■ Brief:
Report each line in the listing below that contains the string "only", copying every such line in full.

■ Information supplied:
-------

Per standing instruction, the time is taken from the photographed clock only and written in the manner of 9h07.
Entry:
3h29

-------

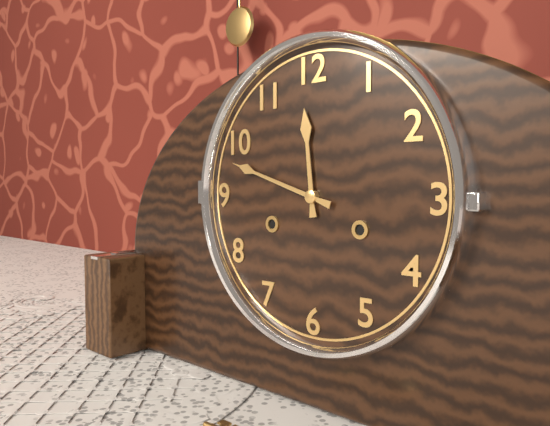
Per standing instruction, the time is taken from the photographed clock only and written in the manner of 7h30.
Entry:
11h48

-------

■ Result of this task:
Per standing instruction, the time is taken from the photographed clock only and written in the manner of 9h07.
Per standing instruction, the time is taken from the photographed clock only and written in the manner of 7h30.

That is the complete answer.